### Task item
Count the lines in the records that contain the string "VARCHAR", and reply with the number alone.

[Data items]
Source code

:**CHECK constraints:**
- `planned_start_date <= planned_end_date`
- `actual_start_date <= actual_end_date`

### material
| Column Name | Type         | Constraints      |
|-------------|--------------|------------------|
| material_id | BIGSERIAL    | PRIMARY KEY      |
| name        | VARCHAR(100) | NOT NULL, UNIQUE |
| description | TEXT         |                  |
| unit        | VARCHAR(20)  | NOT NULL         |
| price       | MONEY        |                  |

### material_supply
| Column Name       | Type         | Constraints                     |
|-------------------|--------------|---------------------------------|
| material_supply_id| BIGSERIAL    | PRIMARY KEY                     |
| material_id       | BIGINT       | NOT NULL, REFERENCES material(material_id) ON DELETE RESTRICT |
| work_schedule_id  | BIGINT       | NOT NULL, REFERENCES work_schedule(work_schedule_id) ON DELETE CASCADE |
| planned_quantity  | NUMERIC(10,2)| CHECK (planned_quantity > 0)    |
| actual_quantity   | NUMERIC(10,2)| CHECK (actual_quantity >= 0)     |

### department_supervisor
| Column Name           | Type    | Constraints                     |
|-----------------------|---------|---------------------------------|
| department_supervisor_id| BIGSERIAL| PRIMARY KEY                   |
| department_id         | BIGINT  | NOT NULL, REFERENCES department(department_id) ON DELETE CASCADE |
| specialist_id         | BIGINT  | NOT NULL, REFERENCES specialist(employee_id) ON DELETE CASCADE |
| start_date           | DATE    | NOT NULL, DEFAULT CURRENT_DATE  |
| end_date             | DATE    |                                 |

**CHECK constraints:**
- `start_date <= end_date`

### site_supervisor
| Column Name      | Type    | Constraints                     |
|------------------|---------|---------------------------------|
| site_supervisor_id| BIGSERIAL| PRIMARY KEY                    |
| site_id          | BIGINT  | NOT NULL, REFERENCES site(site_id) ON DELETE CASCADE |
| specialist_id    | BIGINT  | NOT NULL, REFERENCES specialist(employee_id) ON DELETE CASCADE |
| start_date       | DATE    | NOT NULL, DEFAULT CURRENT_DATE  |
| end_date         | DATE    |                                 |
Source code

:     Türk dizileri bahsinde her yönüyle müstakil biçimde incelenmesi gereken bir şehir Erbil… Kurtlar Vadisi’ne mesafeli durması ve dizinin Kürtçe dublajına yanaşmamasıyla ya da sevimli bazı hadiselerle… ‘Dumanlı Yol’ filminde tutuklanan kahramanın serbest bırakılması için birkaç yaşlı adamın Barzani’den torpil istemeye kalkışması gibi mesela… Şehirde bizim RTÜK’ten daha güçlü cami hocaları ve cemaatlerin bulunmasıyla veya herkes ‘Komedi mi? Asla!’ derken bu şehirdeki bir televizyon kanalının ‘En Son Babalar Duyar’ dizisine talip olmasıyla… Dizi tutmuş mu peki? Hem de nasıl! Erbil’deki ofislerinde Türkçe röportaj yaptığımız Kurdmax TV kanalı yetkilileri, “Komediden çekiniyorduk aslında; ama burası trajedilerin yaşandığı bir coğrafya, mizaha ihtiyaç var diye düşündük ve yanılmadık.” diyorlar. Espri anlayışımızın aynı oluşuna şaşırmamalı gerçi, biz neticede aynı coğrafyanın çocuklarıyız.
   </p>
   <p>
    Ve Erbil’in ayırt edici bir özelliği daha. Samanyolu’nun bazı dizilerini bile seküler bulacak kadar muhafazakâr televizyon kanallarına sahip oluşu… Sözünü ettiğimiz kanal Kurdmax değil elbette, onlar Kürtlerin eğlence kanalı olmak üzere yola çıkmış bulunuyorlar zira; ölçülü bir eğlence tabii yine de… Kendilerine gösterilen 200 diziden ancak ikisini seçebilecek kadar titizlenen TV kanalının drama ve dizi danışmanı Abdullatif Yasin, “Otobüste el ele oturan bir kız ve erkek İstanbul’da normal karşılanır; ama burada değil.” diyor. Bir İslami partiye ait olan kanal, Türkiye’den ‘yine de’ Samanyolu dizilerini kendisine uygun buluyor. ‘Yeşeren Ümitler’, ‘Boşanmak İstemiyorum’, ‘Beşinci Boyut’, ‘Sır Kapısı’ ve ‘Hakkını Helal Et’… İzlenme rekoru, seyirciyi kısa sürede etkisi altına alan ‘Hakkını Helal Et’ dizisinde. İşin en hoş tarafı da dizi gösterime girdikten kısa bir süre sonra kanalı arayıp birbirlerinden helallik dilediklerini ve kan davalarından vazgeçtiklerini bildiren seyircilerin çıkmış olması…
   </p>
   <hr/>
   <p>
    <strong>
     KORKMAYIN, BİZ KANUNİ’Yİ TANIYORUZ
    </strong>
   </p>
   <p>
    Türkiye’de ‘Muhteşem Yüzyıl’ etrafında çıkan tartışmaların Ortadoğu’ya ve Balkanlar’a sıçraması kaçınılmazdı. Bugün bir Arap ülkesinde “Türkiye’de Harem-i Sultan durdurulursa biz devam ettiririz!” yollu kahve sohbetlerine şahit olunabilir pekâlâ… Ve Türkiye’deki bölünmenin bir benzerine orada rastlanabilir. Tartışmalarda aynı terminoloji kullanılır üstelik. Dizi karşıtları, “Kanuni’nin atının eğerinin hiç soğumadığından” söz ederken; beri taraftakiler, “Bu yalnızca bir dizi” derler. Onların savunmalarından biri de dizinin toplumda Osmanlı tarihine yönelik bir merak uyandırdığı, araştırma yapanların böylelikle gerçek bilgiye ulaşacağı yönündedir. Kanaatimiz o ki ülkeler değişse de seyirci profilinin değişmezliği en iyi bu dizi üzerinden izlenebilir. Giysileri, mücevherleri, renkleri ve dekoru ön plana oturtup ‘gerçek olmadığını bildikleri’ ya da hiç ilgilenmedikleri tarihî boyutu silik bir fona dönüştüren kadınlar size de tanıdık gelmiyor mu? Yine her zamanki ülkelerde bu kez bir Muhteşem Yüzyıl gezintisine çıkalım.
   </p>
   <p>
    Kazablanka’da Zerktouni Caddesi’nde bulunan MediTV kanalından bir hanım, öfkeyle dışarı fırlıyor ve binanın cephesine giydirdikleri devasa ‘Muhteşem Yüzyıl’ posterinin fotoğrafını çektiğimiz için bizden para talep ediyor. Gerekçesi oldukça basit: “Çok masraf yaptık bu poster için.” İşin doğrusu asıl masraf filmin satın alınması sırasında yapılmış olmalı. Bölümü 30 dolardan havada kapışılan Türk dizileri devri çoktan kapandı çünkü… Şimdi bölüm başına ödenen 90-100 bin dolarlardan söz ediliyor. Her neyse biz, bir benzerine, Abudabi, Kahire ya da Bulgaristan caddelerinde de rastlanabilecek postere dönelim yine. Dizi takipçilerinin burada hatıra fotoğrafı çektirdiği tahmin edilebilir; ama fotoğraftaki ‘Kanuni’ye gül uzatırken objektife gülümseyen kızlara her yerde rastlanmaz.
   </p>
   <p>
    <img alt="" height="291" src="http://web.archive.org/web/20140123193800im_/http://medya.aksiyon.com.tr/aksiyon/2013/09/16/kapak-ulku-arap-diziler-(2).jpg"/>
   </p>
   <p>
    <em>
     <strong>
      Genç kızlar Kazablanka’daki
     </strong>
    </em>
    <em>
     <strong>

### Exercise solution
2